§ **Task description**
Output the lines of the data from the one containing "common name: Redback salamander" through the one containing "genus: Fragaria" as a JSON list of strings, one string per line, including both ends. Skip any blank lines.

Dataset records
-----
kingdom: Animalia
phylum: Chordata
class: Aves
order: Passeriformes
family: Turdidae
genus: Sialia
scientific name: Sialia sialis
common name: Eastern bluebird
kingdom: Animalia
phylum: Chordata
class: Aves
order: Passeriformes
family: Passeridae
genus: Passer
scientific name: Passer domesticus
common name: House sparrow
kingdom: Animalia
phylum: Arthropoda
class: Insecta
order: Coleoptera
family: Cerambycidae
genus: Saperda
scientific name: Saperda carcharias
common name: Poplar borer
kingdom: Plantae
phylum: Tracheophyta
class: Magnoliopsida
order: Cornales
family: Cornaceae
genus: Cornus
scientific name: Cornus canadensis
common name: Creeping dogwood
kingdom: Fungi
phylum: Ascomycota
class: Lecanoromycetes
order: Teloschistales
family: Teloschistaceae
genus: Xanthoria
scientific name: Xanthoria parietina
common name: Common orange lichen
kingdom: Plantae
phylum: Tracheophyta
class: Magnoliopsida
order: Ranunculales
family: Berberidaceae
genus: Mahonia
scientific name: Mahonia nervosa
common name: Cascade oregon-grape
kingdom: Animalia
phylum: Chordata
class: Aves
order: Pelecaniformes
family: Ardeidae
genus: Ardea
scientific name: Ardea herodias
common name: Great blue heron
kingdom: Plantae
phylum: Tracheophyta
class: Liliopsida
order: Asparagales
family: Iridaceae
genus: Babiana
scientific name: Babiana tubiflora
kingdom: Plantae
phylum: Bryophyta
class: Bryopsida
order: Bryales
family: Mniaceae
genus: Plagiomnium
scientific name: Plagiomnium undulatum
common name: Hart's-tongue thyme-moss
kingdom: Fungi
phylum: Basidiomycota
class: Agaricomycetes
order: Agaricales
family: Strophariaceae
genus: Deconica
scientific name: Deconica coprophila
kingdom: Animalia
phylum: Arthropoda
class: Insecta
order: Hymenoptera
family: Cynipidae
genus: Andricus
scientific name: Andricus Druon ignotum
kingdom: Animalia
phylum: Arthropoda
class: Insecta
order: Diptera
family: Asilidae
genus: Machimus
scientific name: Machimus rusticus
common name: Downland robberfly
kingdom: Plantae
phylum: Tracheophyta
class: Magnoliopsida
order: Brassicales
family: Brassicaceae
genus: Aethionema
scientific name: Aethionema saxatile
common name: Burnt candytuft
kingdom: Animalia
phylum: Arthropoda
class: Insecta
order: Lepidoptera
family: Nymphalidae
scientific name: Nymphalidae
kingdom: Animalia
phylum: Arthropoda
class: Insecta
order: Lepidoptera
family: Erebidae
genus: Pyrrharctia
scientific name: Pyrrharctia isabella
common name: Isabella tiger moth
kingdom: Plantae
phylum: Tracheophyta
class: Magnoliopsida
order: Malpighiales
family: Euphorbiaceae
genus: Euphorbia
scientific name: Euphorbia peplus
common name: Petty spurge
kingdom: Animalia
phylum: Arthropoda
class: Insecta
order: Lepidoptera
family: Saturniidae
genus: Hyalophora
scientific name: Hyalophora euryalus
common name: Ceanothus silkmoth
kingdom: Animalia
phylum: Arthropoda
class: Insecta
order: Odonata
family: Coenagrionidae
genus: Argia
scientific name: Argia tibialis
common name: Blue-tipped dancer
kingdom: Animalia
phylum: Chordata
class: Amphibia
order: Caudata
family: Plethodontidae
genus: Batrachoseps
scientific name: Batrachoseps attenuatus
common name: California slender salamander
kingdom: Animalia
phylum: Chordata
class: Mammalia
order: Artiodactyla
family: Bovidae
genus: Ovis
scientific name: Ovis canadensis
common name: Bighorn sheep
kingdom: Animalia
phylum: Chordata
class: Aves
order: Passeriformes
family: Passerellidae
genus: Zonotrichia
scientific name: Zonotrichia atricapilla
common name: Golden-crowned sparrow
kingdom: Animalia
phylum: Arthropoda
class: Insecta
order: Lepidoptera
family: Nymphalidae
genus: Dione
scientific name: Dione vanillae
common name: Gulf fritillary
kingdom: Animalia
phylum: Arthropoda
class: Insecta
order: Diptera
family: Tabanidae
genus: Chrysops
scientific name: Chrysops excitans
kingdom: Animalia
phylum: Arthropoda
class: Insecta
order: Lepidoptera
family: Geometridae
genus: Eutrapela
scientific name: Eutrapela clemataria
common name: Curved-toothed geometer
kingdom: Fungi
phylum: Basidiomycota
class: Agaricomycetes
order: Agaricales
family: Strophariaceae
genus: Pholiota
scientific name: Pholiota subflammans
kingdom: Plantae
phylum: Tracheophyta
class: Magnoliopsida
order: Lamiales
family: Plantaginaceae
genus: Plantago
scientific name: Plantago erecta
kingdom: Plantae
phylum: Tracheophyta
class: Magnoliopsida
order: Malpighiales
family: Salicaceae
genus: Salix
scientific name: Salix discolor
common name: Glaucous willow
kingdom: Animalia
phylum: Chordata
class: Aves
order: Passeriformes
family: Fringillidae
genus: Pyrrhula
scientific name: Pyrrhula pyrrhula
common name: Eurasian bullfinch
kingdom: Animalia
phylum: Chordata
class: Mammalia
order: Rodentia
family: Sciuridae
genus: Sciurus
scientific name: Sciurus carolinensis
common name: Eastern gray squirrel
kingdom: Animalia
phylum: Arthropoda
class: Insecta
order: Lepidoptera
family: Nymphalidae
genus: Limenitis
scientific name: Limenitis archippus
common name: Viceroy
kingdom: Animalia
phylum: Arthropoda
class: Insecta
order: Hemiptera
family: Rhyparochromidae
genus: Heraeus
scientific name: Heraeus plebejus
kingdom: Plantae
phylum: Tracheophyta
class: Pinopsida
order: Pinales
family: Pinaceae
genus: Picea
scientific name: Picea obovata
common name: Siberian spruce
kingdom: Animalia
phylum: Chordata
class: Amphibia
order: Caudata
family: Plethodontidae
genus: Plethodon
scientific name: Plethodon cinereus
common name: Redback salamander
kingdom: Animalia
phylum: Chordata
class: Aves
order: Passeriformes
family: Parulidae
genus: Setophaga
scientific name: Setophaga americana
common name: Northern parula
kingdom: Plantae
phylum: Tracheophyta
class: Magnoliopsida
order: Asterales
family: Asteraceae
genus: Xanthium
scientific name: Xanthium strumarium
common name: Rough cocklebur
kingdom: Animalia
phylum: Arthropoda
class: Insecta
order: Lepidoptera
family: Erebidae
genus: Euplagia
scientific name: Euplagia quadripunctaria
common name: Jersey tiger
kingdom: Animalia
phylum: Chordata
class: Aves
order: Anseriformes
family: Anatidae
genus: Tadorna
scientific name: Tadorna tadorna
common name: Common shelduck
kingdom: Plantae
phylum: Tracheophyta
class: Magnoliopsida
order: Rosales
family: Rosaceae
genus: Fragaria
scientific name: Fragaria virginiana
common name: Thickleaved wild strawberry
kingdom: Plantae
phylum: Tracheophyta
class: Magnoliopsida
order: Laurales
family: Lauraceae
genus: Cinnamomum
-----
§ **Output**
[
  "common name: Redback salamander",
  "kingdom: Animalia",
  "phylum: Chordata",
  "class: Aves",
  "order: Passeriformes",
  "family: Parulidae",
  "genus: Setophaga",
  "scientific name: Setophaga americana",
  "common name: Northern parula",
  "kingdom: Plantae",
  "phylum: Tracheophyta",
  "class: Magnoliopsida",
  "order: Asterales",
  "family: Asteraceae",
  "genus: Xanthium",
  "scientific name: Xanthium strumarium",
  "common name: Rough cocklebur",
  "kingdom: Animalia",
  "phylum: Arthropoda",
  "class: Insecta",
  "order: Lepidoptera",
  "family: Erebidae",
  "genus: Euplagia",
  "scientific name: Euplagia quadripunctaria",
  "common name: Jersey tiger",
  "kingdom: Animalia",
  "phylum: Chordata",
  "class: Aves",
  "order: Anseriformes",
  "family: Anatidae",
  "genus: Tadorna",
  "scientific name: Tadorna tadorna",
  "common name: Common shelduck",
  "kingdom: Plantae",
  "phylum: Tracheophyta",
  "class: Magnoliopsida",
  "order: Rosales",
  "family: Rosaceae",
  "genus: Fragaria"
]